Astronomisches Kolloquium

Dienstag, 7. Juli 2026 16:30 Uhr  Expediting Astronomical Discovery with AI Agents: Progress, Challenges, and Future Directions

Yuan-Sen Ting , OSU The expansive, interdisciplinary nature of astronomy, combined with its open-access culture, makes it an ideal testing ground for exploring how Large Language Models (LLMs) can accelerate scientific discovery. Recent developments in LLM reasoning capabilities have shown substantial progress — our work demonstrates that AI agents can now achieve gold medal performance on International Olympiad on Astronomy and Astrophysics (IOAA) problems, indicating their growing analytical abilities. In this talk, I will present our recent advances in applying LLMs as agents to real-world astronomical challenges. We demonstrate how LLM agents can conduct end-to-end research tasks in galaxy spectral fitting — encompassing data analysis, strategy refinement, and knowledge accumulation — approaching capabilities similar to human intuition and domain knowledge, and extending to spectroscopic measurements that once took months of expert effort and to sifting hundreds of millions of light curves for rare systems. However, limitations remain. The Moravec paradox manifests clearly in astronomy: tasks requiring abstract reasoning may be easier for AI than seemingly simple perceptual tasks, and current models still struggle with chart reading, multi-modal data interpretation, and other fundamental astronomical workflows. To make large-scale applications viable, we developed lightweight, open-source specialized models (AstroSage) that match frontier models on astronomy Q&A at a fraction of the cost, evaluated against carefully curated astronomical benchmarks. Looking ahead, the path forward involves not just better models but a comprehensive ecosystem — rigorous benchmarks, literature-scale retrieval, and agent-ready tools. I will close by reflecting on what this transformation means for scientific understanding itself, and why understanding the universe remains a distinctly human project, even with non-human collaborators. To arrange a visit with the speaker during the visit, please contact their host: Hans-Walter Rix

Zentrum für Quantendynamik Kolloquium

Mittwoch, 8. Juli 2026 16:30 Uhr  Circular Rydberg Atoms for Quantum Simulation

Dr.

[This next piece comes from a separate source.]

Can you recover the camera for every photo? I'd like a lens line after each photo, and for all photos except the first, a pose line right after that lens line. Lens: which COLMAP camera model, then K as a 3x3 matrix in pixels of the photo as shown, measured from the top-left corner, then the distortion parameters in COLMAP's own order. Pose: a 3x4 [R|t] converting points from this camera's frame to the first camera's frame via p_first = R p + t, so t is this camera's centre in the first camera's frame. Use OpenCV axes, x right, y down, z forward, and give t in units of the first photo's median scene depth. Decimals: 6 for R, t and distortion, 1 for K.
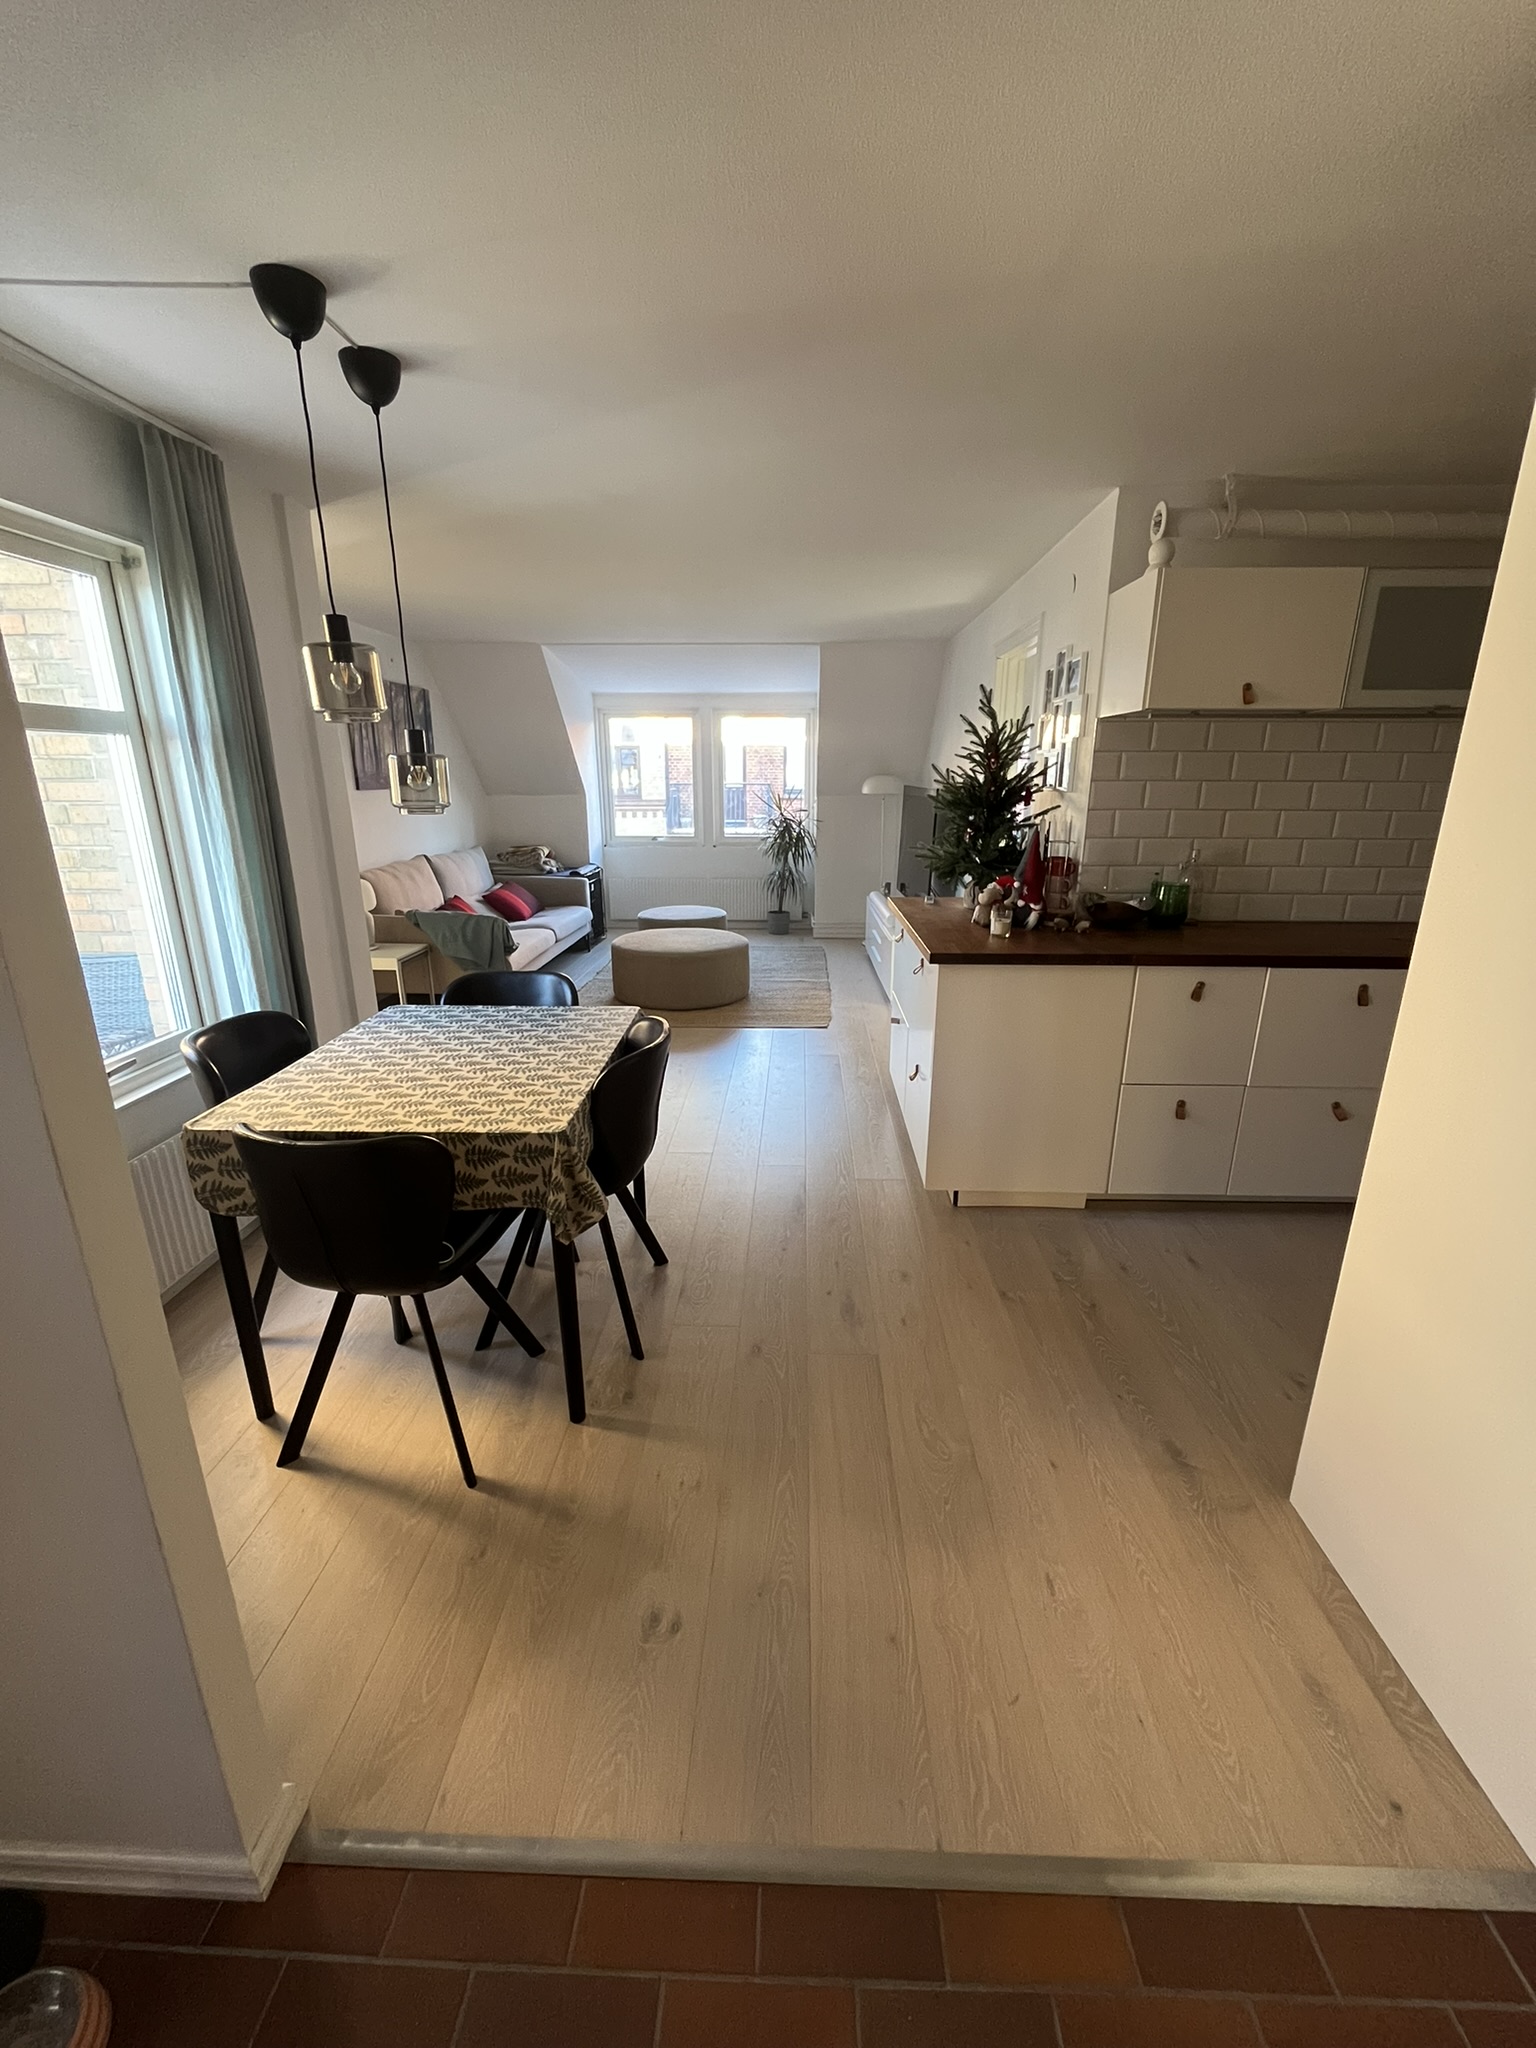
lens RADIAL K [[816.2, 0, 771.9], [0, 816.2, 1024.4], [0, 0, 1]] dist [-0.011762, -0.000130]
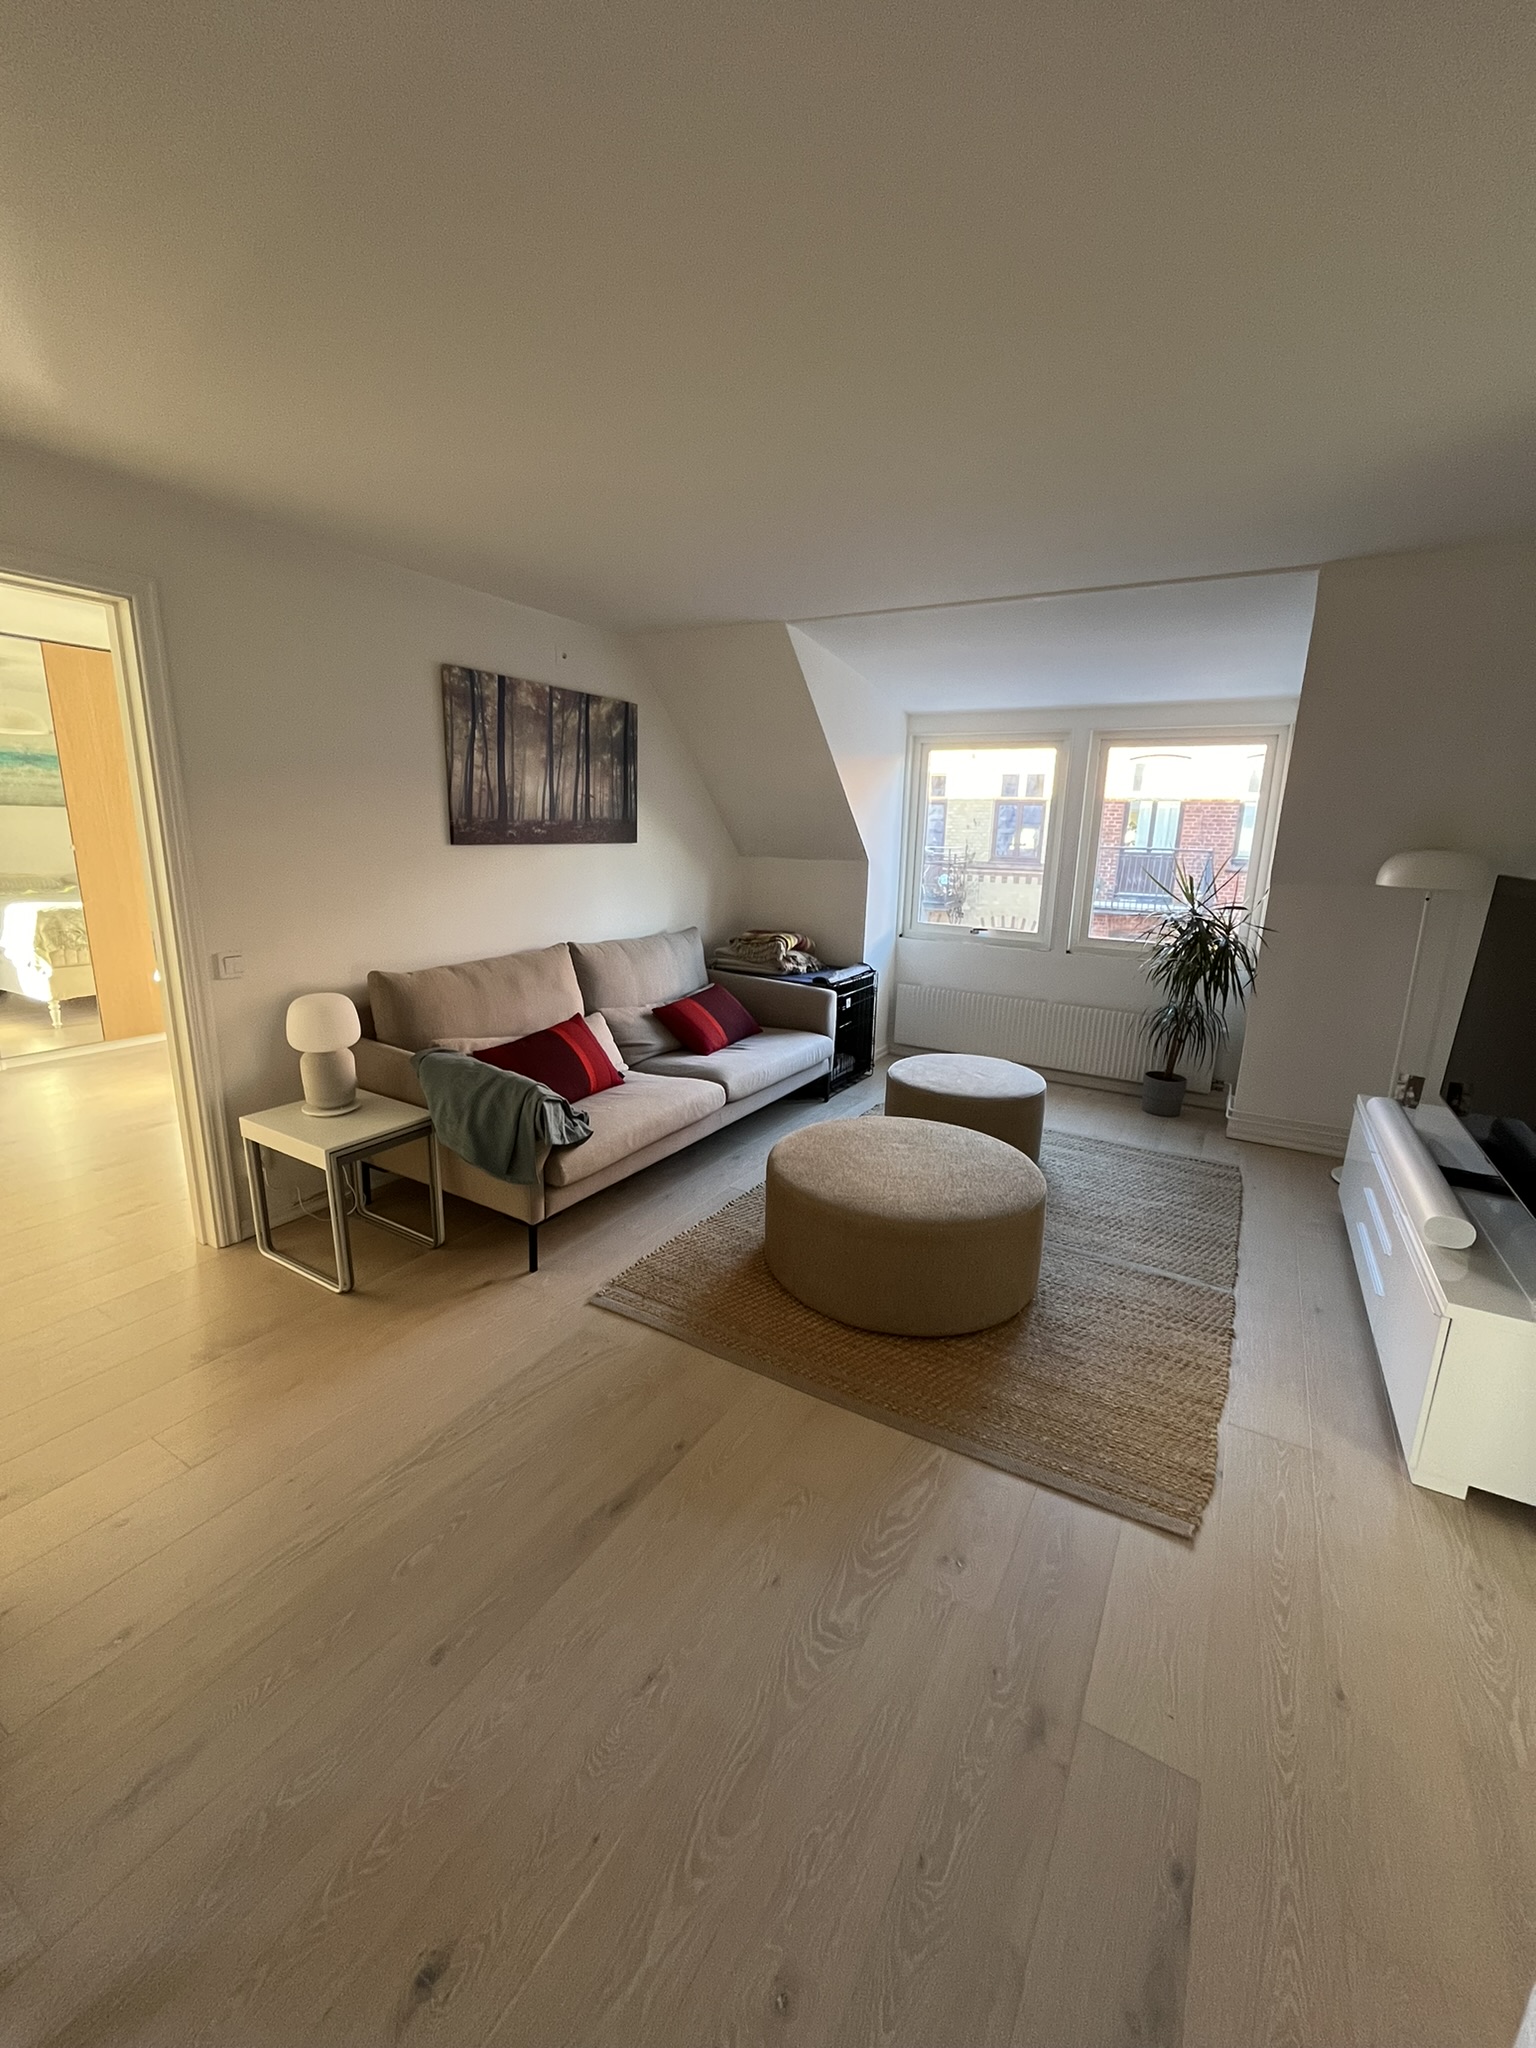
lens RADIAL K [[816.2, 0, 774.3], [0, 816.2, 1018.1], [0, 0, 1]] dist [-0.011762, -0.000130]
pose [[0.878989, 0.130743, -0.458567, 0.025407], [-0.164287, 0.985832, -0.033836, -0.121164], [0.447647, 0.105078, 0.888015, 0.390024]]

Florian Meinert, 5th Institute of Physics, University of Stuttgart Circular Rydberg Atoms for Quantum Simulation Dr. Florian Meinert 5th Institute of Physics, University of Stuttgart Highly excited atoms named after Janne Rydberg have played an important role throughout the history of atomic physics. In recent years, their strong mutual interaction was key to realize quantum computers and simulators with individual atoms trapped in optical tweezer arrays. Coherence times or gate fidelities reached on these devices are, however, fundamentally limited by the lifetime of the Rydberg electron. Orders of magnitude longer lived Rydberg states can be created by spinning up the electron as much as quantum mechanics allows for. Such circular Rydberg states have already led to Nobel-prize winning works on fundamentals of atom-light interaction. In our experiments, we generate, coherently control, and trap individual Strontium circular Rydberg atoms in optical tweezer arrays. Along this endeavor, we have recently gained access to giant trapped circular Rydberg states with principal quantum numbers up to n=103 and measured record lifetimes of more than 10 milliseconds. This is achieved via Purcell suppression of blackbody radiation at room temperature. Exploiting the second valence electron available in Strontium further allowed us to couple the circular Rydberg electron to inner shell excitations, which can be used for local optical control. These results now pave the way for quantum information processing and sensing utilizing the combination of extreme lifetimes and giant Rydberg blockade.